Parecían unos ángeles bíblicos, con su cabello largo, limpio y desgreñado, y sus movimientos felinos; sus aderezos eran egipcios. Y se maquillaban la cara y los ojos incluso para ensayar.
Me sentí abrumado de excitación y de amor con sólo mirar a aquel trío, Alex y Larry y la apetitosa Dama Dura.
Y en un espeluznante momento en que el mundo pareció quedarse quieto bajo mis pies, les revelé quién era. La palabra «vampiro» no les resultó nada nuevo. En la galaxia donde aquellos jóvenes brillaban, un millar de cantantes habían lucido ya el disfraz teatral de la capa negra y los colmillos.
Pese a todo, revelar aquella verdad prohibida a los mortales me hizo sentir muy extraño. En doscientos años, jamás se la había revelado a nadie que no estuviera ya marcado para convertirse en uno de nosotros. Ni siquiera se lo había confiado nunca a mis víctimas antes de que cerrasen los ojos.

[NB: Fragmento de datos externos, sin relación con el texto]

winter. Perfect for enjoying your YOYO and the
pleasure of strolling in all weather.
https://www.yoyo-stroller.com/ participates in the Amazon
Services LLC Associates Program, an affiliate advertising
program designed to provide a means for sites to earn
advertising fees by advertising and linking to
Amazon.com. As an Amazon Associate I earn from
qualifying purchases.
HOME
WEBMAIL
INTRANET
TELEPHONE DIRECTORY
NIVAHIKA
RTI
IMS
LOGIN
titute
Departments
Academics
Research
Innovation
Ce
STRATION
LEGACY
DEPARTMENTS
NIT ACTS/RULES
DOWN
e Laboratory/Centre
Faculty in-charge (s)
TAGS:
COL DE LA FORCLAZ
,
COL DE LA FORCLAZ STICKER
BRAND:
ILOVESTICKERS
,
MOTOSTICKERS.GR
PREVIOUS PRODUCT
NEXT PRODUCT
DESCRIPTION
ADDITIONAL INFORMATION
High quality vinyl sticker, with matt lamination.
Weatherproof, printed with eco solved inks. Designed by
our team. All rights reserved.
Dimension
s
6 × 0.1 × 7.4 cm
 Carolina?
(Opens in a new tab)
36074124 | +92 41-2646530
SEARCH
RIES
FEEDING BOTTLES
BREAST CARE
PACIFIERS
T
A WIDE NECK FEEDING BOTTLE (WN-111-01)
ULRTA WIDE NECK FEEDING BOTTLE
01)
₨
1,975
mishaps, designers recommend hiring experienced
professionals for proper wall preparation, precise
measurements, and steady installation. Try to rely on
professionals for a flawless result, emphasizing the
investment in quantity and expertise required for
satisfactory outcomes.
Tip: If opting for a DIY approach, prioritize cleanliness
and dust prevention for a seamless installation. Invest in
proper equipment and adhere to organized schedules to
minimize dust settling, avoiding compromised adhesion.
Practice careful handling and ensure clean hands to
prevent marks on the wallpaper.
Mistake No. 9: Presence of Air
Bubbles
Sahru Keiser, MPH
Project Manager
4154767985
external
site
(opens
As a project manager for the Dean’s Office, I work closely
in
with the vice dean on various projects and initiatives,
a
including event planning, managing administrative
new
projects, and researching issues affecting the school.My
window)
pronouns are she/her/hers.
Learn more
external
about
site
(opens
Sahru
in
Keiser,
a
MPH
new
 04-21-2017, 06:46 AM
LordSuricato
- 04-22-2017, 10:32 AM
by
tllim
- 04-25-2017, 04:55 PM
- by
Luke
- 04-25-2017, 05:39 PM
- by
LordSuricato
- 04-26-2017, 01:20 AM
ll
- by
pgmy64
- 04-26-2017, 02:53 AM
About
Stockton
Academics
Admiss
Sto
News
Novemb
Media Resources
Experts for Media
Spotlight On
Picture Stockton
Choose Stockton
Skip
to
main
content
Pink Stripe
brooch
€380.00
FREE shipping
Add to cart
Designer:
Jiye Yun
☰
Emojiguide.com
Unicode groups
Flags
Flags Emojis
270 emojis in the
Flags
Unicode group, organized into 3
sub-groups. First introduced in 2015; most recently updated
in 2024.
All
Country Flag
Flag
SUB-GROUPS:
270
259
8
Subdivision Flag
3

Y ahora, en cambio, se lo dije clara y abiertamente a aquellas hermosas criaturas. Les dije que quería cantar con ellos y que, si confiaban en mí, terminarían ricos y famosos. Que yo les sacaría de aquel desván y les conduciría al gran mundo montados en una ola de ambición sobrenatural y despiadada.
Sus ojos se empañaron mientras me miraban, y la pequeña estancia del siglo XX, de estuco y tablero, se llenó de risas y de entusiasmo.
Me armé de paciencia con ellos. ¿Por qué no iba a hacerlo? Yo sabía que era un demonio y que podía imitar casi todos los sonidos y movimientos humanos, pero, ¿cómo podía hacérselo entender? Me coloqué ante el piano eléctrico y empecé a tocar y a cantar.
Al principio imité las canciones rock, y luego fui evocando viejas letras y melodías, canciones francesas enterradas en lo más profundo de mi alma pero nunca abandonadas del todo, y las fundí con unos ritmos brutales imaginando ante mí un pequeño teatro parisiense, abarrotado allí lejos en un tiempo de hacía cientos de años. Un peligroso apasionamiento henchía mi ser, casi amenazando mi equilibrio. Era peligroso que aquel sentimiento surgiera tan pronto. Pese a ello, continué cantando y golpeando las bruñidas teclas blancas del piano eléctrico, y algo se me rasgó en el alma. No importaba que aquellas tiernas criaturas mortales que me rodeaban no lo supieran nunca.
Me bastaba con que estuvieran exultantes, que les encantara aquella música espectral e inconexa, que estuvieran gritando, que vieran un futuro de prosperidad; me bastaba con ver en ellos nacer y crecer el ímpetu del que habían carecido hasta entonces. Conectaron las grabadoras y empezamos a tocar y a cantar juntos, haciendo lo que llamaban una jam session. El desván se llenó del aroma de su sangre y de nuestras atronadoras canciones.
A continuación, sin embargo, recibí una sorpresa como nunca había imaginado ni en mis sueños más extraños, algo tan extraordinario como la propia revelación que hacía un rato había yo hecho a aquellas criaturas. De hecho, resultó tan abrumadora que me habría podido impulsar a retirarme de su mundo y volver a enterrarme.
No quiero decir con ello que habría vuelto a caer en el estado de sopor profundo, pero seguramente me habría apartado de La Noche Libre de Satán y me habría pasado unos años vagando, aturdido y tratando de recuperarme del golpe.